I swallowed and nodded. “Anyway, I don’t think I can handle rehashing the weekend, so I’d prefer to change the subject. Why don’t we talk about what you came here for? What’s going on?”

He moved in closer. “I came here for you.”

Maybe it was a self-protective mechanism, but instinctively, I moved back. “For me?”

“If you were anywhere else but with your friend who needed you this weekend, I would have driven to you—never mind driven, fucking walked if I had to.”

He ran his hands through his hair, making a beautiful, tousled mess. He seemed uncharacteristically nervous. “I’ve counted every minute you’ve been gone. Holding this in has been difficult.”

My heart rate sped up. “Holding what in?”

“I wanted to say this before you told me about going to the lake with Bree. You’ll remember I came home from work that night wanting to talk. But then you told me you were going away, and I realized that given the situation, this needed to wait. You had to focus on her. But I can’t wait anymore, which is why I came up here.”

I crossed my arms. “What is it?”

“I’m done fucking things up, Elodie.” Hollis looked up at the ceiling and paused, as if to gather his thoughts. “I spent this whole week trying to find one legitimate reason, other than my own fear, as to why I can’t go all-in with you, and I couldn’t.”

Despite his candor, my guard was all the way up tonight. Maybe it was the emotional toll of the weekend. Seeing Tobias was a reminder of my own poor judgment in the past and how easy it was to be hurt by someone you thought you knew.

But more importantly, my sense that life was short was stronger than ever now. I had no tolerance for games or bullshit anymore.

“So, you’re looking for reasons not to be with me?”

He shook his head. “I didn’t mean it like that. I’m not hoping for a reason not to be with you. I was trying to…I guess…somehow ensure I don’t end up getting hurt. But I finally had an epiphany. I realized I can never guarantee that. I can never guarantee we won’t hurt each other. It’s not something you can rule out a hundred percent, because nothing is guaranteed in life. In the end, it comes down to whether I need you more than I care about the possibility of getting hurt. And that answer is yes. I need you. So fucking badly.”

My heart began to crack open a little, despite my best efforts to keep it closed. He was telling me everything I wanted to hear, but I wasn’t going to fully open my heart to him until I was one hundred percent convinced he meant what he was saying.

My experience with Hollis thus far had trained me to tread very carefully.

“How do I know you’re not going to backtrack again? Seriously, Hollis, I can’t take it even one more time.”

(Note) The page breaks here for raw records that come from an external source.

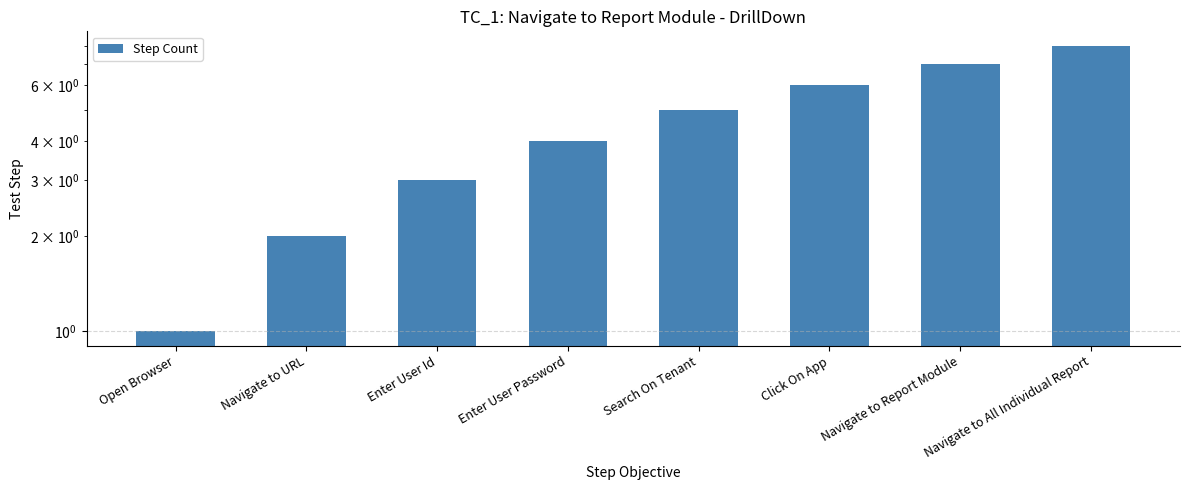

Rank the categories by value from lowest to highest.

Open Browser, Navigate to URL, Enter User Id, Enter User Password, Search On Tenant, Click On App, Navigate to Report Module, Navigate to All Individual Report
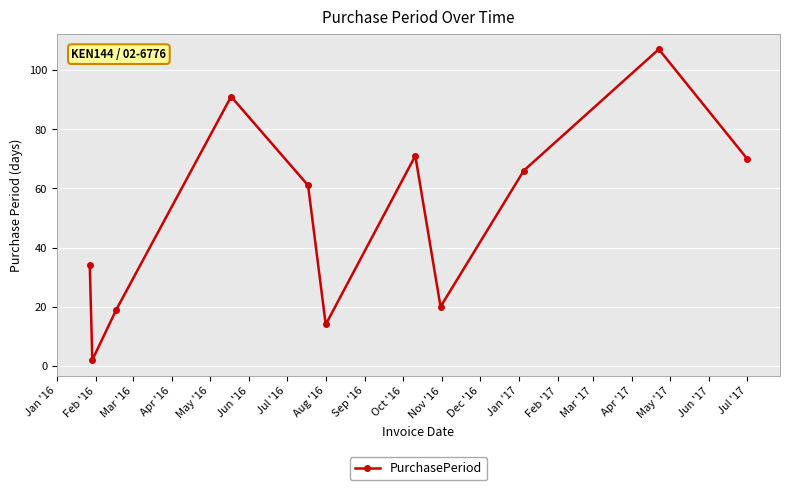

What is the value of the 5th point from the left?

61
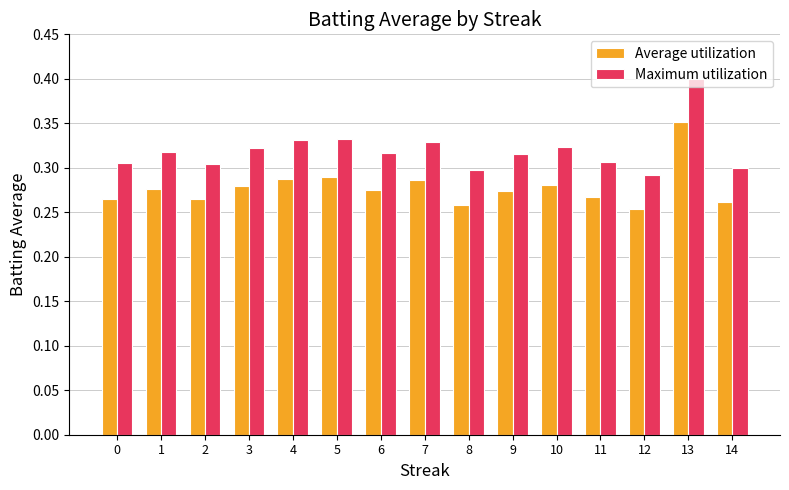

Does the chart contain stacked bars?

No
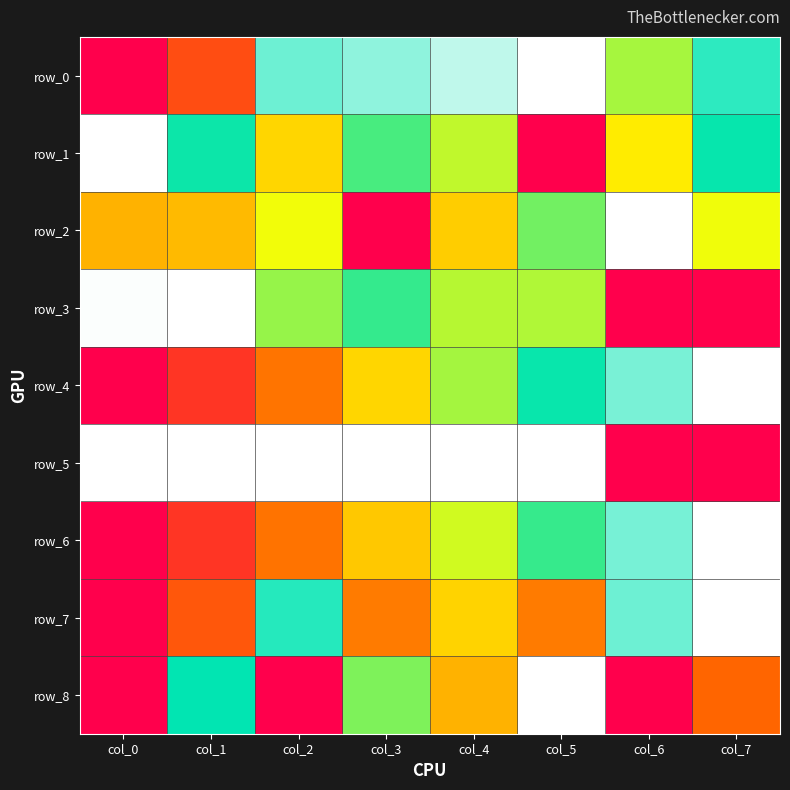

At how many categories does at least one series exceed 0?

8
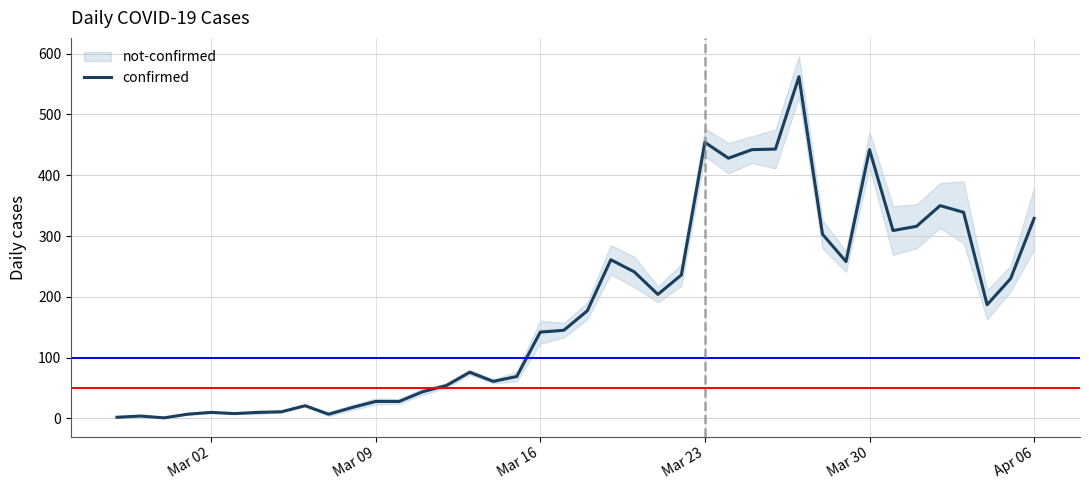

The value of confirmed at Mar 30 is 442. True or false?

True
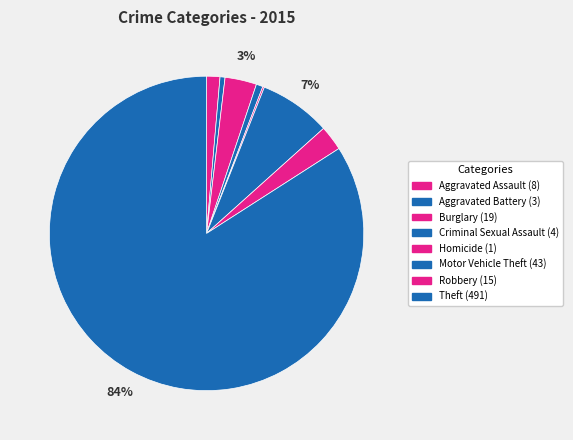

To the nearest percent, what is the average slice percentage?

12%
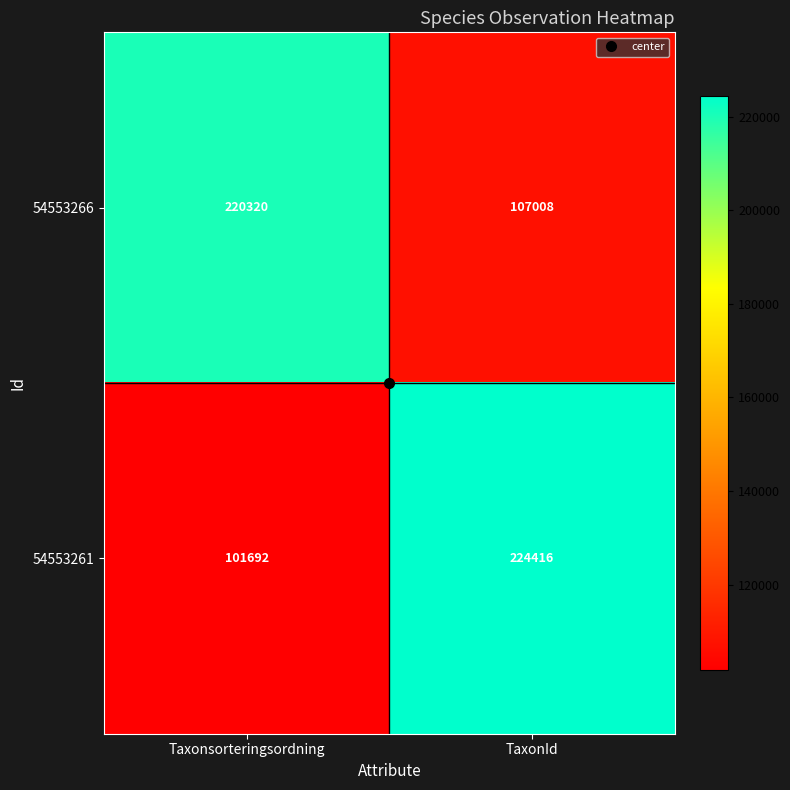

What is the spread (max minus min) of values at TaxonId?

117408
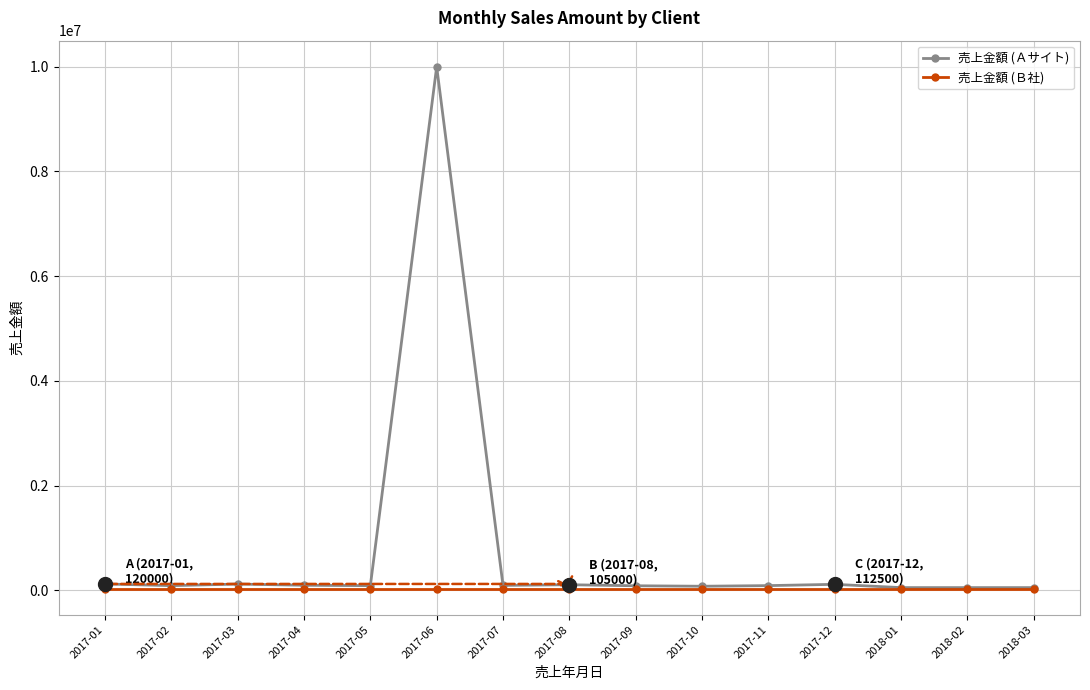

Which series has the widest spread of values?

売上金額 (Ａサイト)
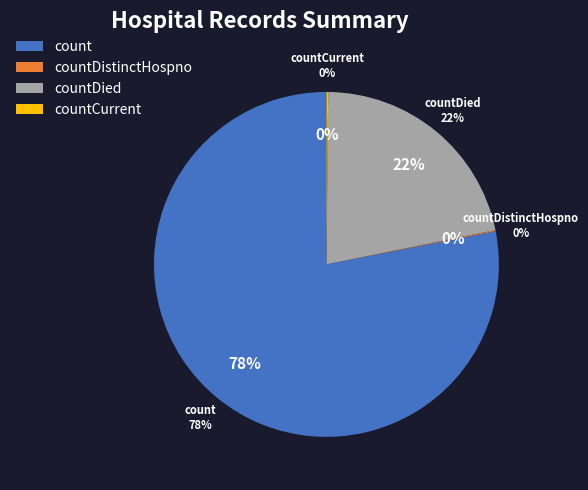

Is the sum of countDied and countCurrentSuspected greater than half?

No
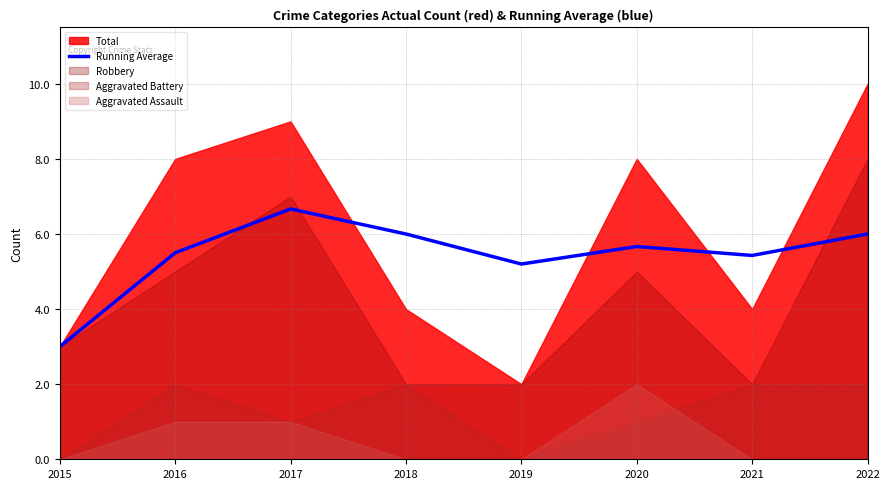

What is the sum of all values?

43.5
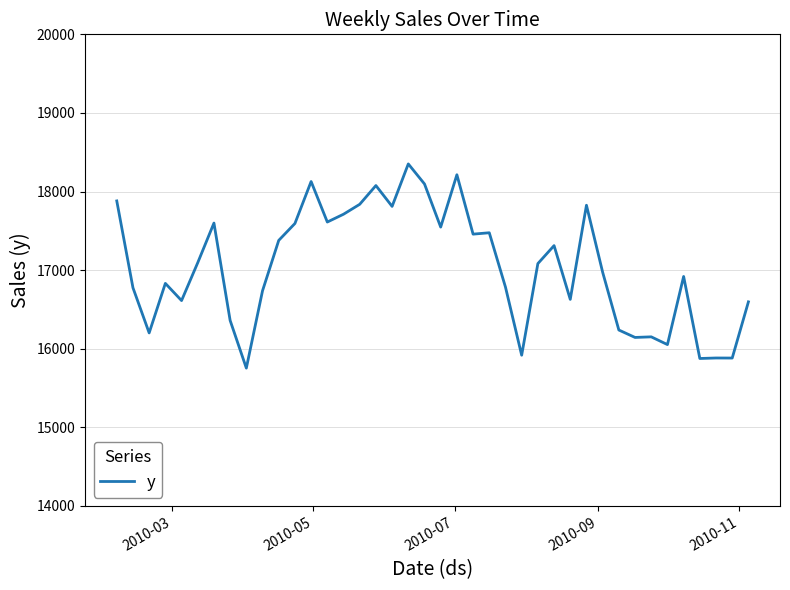

What is the greatest value displayed?

18351.4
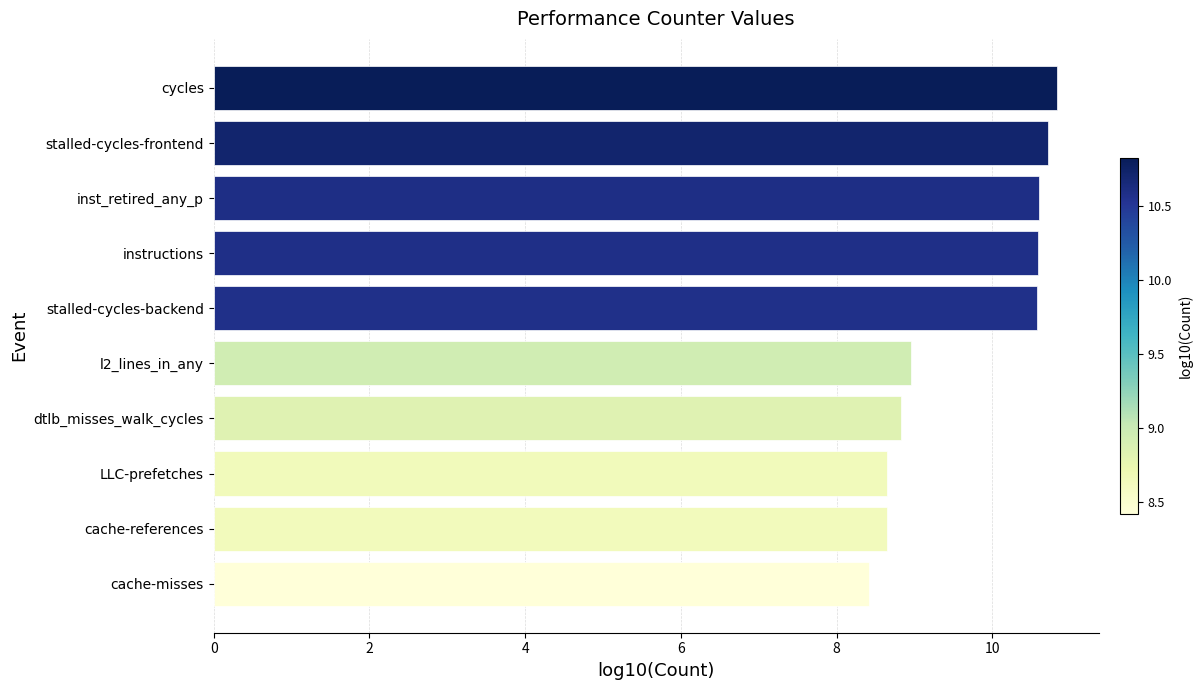

The value at instructions is 10.6. True or false?

True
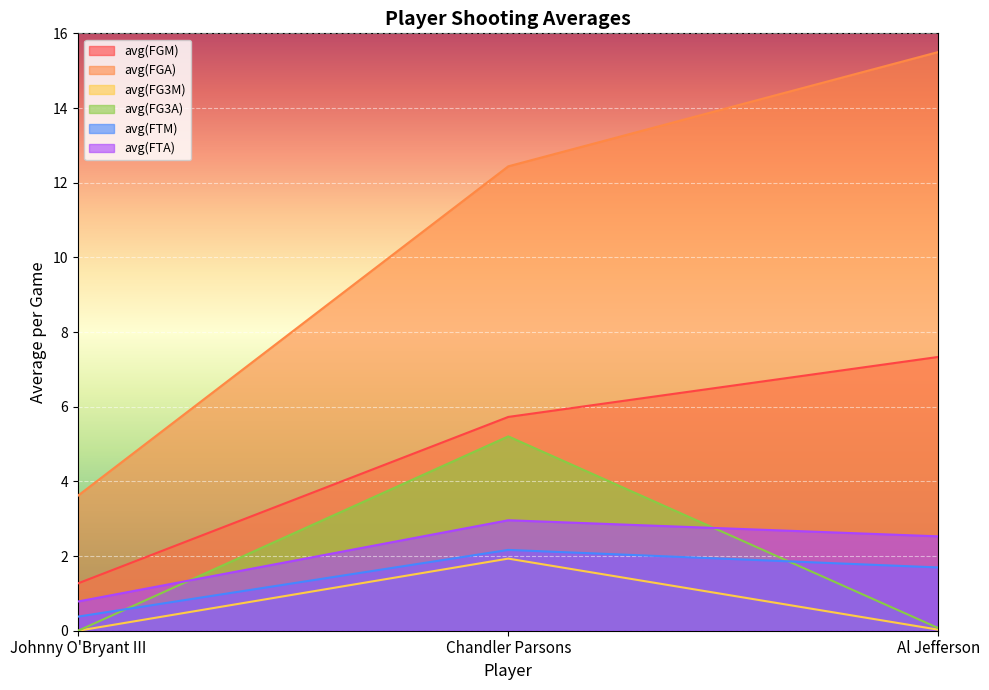

What is the average value of the avg(FGA) series?

10.5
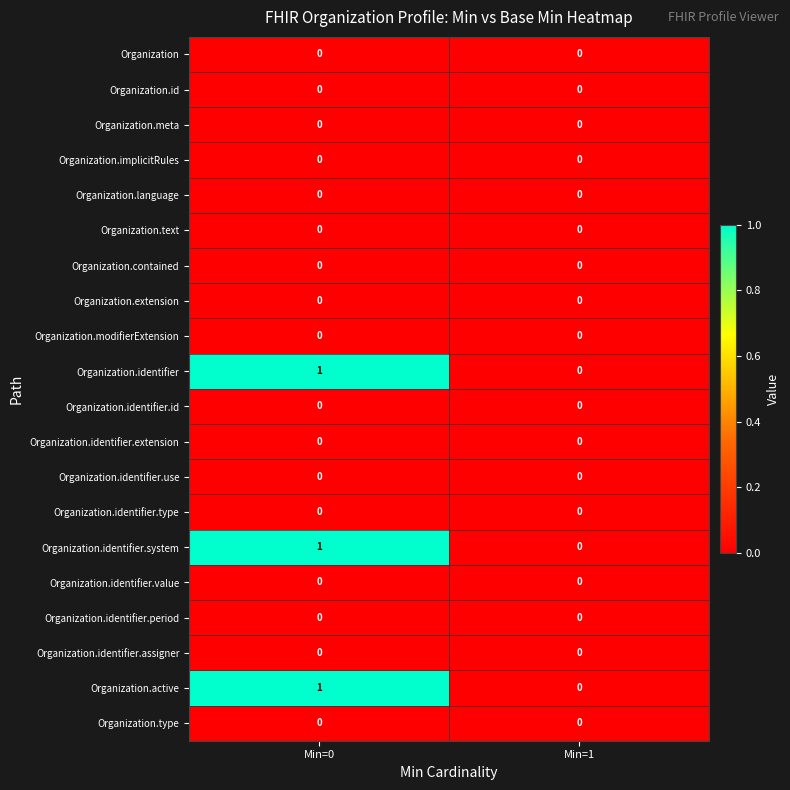

What is the total value across all series at Min=0?

3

I thought back to my conversation at the lake with Bree. “I made Bree a promise this weekend. All she asked of me is that I fight for true love. Can you believe that? I would have given her anything she wanted. But out of all of the things she could have wished for, my finding true love, true happiness, matters to her most. And she understands that the biggest impediment to finding it…is myself.”

Hollis nodded. “She sounds amazing, and wise.”

“She is.” I sighed. “Anyway, I promised her I would try, that I would fight for love if I ever experienced it, that I wouldn’t run the other way if things got tough.”

It hit me in that moment that what I needed from Hollis was exactly what Bree wanted from me. “I need you to make me that same promise—that you won’t run if things get difficult, that you will fight for us. If you can’t do that, I can’t be with you. I can’t handle the back and forth. You’re not the only one with abandonment issues. I feel like I’m always holding my breath for the other shoe to drop. And the fucked-up thing is, that feeling gets stronger when things are going well between us. Thus far you’ve proven my fears are warranted. I just…want to be able to exhale.”

He looked truly pained. “I’m sorry I’ve let my issues ruin the best thing that’s happened to me in a very long time. I understand why you’re not able to trust what I’m saying right now. My word means nothing. I get that. It’s actions that count.”

He pointed to his chest. “But if you could see inside of me right now, you would know there is no doubt left, no more hesitation. I’m ready to do this, Elodie. But proving that is going to have to happen day by day. And I’m up for the challenge. In fact, it starts now.”